**Material for this task**.
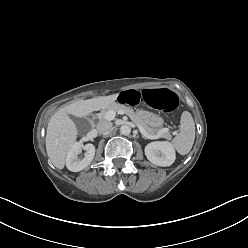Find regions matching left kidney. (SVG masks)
Here are the masks:
<instances>
[{
  "mask_svg": "<svg viewBox=\"0 0 248 248\" xmlns=\"http://www.w3.org/2000/svg\"><path fill=\"white\" fill-rule=\"evenodd\" d=\"M147 159L158 166L166 167L175 161V150L167 141L151 142L145 147Z\"/></svg>",
  "mask_w": 248,
  "mask_h": 248,
  "instance_id": "left-kidney-1",
  "label": "left kidney"
}]
</instances>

**Instructions for the task**. Arrange every line of the listing above as a Markdown table with a Row column holding the line number and a Line column holding the text of that line, and skip any blank lines. Leave the pictures out.

**Solution to this exercise**.
| Row | Line |
|---|---|
| 1 | Find regions matching left kidney. (SVG masks) |
| 2 | Here are the masks: |
| 3 | <instances> |
| 4 | [{ |
| 5 |   "mask_svg": "<svg viewBox=\"0 0 248 248\" xmlns=\"http://www.w3.org/2000/svg\"><path fill=\"white\" fill-rule=\"evenodd\" d=\"M147 159L158 166L166 167L175 161V150L167 141L151 142L145 147Z\"/></svg>", |
| 6 |   "mask_w": 248, |
| 7 |   "mask_h": 248, |
| 8 |   "instance_id": "left-kidney-1", |
| 9 |   "label": "left kidney" |
| 10 | }] |
| 11 | </instances> |